The Earth Fund hopes its support will help the organization both expand the number of studies it does and better communicate the results to the public.
“Every time an extreme weather event happens, Fredi will tell you that the amount of calls she gets, she just can’t respond to,” says the Earth Fund’s Levin. “Growing this community so that they have more capacity to be able to respond and get the terrific science that they’re generating out into the public, that’s something that we really care deeply about.”
Complicated to Understand
The Climate Shift Index is delivered to meteorologists in a format that’s very easy to use, LaPointe says. He can layer it over his existing graphics, and it fits the needs of his forecast.

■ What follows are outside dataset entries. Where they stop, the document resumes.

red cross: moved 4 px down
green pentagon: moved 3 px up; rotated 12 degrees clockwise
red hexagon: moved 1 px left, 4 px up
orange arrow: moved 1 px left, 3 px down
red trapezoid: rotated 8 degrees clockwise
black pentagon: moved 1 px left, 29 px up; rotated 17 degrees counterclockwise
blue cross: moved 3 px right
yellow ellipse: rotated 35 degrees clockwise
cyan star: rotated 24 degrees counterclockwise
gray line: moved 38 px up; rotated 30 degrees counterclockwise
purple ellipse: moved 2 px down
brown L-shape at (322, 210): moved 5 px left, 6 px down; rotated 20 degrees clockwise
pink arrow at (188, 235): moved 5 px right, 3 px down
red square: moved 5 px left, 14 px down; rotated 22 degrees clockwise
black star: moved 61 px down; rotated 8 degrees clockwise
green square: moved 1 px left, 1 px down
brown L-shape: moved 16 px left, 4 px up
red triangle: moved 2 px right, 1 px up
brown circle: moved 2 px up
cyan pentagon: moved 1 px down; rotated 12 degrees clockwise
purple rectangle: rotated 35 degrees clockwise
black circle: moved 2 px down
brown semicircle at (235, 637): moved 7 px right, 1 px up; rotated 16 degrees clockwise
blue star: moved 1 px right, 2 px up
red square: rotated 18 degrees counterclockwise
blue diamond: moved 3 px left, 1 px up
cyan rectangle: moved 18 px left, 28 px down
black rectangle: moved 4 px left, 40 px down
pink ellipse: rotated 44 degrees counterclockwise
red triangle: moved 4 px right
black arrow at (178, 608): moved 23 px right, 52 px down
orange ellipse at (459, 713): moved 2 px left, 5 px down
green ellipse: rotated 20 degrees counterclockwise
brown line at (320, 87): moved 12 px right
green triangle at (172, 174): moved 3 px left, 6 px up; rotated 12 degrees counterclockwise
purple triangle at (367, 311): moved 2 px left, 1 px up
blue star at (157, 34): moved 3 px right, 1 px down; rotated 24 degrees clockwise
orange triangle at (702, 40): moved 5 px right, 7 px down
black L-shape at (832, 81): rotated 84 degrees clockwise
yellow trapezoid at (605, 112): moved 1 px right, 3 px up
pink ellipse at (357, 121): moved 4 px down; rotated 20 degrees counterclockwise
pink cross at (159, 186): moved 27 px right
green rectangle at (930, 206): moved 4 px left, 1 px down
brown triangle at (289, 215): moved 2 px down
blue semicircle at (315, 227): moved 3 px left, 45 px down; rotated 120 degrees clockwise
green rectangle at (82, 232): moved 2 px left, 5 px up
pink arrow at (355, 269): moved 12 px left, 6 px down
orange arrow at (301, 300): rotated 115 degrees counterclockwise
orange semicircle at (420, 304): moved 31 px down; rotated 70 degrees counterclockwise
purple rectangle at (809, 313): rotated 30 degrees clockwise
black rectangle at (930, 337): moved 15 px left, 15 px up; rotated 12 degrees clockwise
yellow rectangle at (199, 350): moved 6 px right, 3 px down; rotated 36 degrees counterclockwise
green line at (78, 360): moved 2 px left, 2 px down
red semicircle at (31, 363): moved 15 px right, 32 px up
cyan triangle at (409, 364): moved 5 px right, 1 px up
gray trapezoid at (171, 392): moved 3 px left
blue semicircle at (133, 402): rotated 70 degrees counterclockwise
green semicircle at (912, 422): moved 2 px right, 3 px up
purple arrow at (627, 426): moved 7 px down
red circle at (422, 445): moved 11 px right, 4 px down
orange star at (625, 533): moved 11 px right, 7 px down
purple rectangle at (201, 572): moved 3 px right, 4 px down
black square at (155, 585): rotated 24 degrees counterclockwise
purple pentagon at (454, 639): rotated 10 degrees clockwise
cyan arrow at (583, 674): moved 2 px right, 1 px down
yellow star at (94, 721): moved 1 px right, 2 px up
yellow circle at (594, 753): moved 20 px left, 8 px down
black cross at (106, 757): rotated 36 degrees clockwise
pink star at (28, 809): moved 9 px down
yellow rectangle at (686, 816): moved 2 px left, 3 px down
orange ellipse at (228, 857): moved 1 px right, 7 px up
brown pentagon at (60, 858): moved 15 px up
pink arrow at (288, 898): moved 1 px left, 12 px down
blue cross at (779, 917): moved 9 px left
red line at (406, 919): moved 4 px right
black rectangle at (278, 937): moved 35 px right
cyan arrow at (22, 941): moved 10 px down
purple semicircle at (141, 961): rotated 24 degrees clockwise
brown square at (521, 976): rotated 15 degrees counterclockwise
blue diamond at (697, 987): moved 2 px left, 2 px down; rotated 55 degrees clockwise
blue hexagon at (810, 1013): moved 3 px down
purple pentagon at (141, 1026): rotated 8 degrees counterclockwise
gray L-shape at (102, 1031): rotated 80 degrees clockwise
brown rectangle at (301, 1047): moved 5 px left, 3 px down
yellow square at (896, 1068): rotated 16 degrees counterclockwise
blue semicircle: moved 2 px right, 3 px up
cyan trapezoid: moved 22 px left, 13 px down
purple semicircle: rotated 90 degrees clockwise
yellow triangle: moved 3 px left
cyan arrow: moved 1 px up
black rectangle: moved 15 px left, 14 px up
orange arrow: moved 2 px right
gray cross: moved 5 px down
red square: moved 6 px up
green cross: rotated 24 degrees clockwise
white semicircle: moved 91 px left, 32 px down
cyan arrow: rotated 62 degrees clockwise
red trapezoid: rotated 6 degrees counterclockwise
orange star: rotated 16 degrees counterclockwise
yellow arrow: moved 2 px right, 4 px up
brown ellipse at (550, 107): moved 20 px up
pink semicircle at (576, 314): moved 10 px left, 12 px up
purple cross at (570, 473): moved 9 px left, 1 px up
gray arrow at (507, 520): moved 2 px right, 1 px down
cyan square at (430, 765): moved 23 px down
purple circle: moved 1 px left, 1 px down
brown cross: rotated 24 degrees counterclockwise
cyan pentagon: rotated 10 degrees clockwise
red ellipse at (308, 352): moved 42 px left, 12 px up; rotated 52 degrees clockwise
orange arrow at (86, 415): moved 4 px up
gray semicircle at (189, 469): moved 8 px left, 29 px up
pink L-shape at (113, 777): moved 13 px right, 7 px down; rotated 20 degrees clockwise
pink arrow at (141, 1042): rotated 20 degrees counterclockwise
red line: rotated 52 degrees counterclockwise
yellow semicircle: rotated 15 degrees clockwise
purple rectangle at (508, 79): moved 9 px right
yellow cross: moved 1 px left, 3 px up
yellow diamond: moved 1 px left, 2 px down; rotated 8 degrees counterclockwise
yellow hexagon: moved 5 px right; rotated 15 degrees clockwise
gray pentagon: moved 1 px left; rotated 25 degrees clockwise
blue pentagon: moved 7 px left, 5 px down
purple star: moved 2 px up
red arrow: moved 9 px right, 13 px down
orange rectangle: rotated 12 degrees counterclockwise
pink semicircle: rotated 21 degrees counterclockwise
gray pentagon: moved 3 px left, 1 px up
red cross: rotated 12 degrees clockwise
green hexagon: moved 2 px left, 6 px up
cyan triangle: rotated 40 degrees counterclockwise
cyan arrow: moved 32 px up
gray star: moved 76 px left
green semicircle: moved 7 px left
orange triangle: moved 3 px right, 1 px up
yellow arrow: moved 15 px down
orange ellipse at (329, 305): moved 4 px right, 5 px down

“It’s very immediate. They’re running the programs continuously,” he says. “We can look at yesterday’s temperatures. We can look at today’s high and low temperature. We can look at tomorrow’s. We can look at the day after tomorrow.”
Yet it’s not clear how well viewers understand what the index means. To say that climate change made a heat wave five times more likely can be complicated to understand. LaPointe wrote a blog post about it that he points viewers to, and he always links to Climate Central when he posts on social media about the index.
“When you’re on television, you’ve got 30 to maybe 40 seconds max to make an explanation. You say, ‘Here’s this new sophisticated attribution tool which allows us to get a read on the impact of climate change on the morning low temperature we had here in the capital region today,’ and then you move on,” he says. “Anything mathematical like that is a challenging thing to try to get across to people.”
Part of the grant will help the nonprofits push the index out across the United States and also to India and Britain — places with very different media markets and different levels awareness of climate change.
Here in the United States, climate change still gets scant coverage. According to Media Matters, only 5 percent of national segments and weathercasts about the heat dome that settled on the Southwest in June mentioned climate change. The study noted that CNN meteorologist Derek Van Dam did use the Climate Shift Index to inform his viewers that climate change made the excessive heat five times more likely. But he was the exception.
“It’s a tiny fraction of the news coverage of extreme weather that mentions climate change at all,” says Strauss, at Climate Central. “There’s a lot of work that remains to be done.”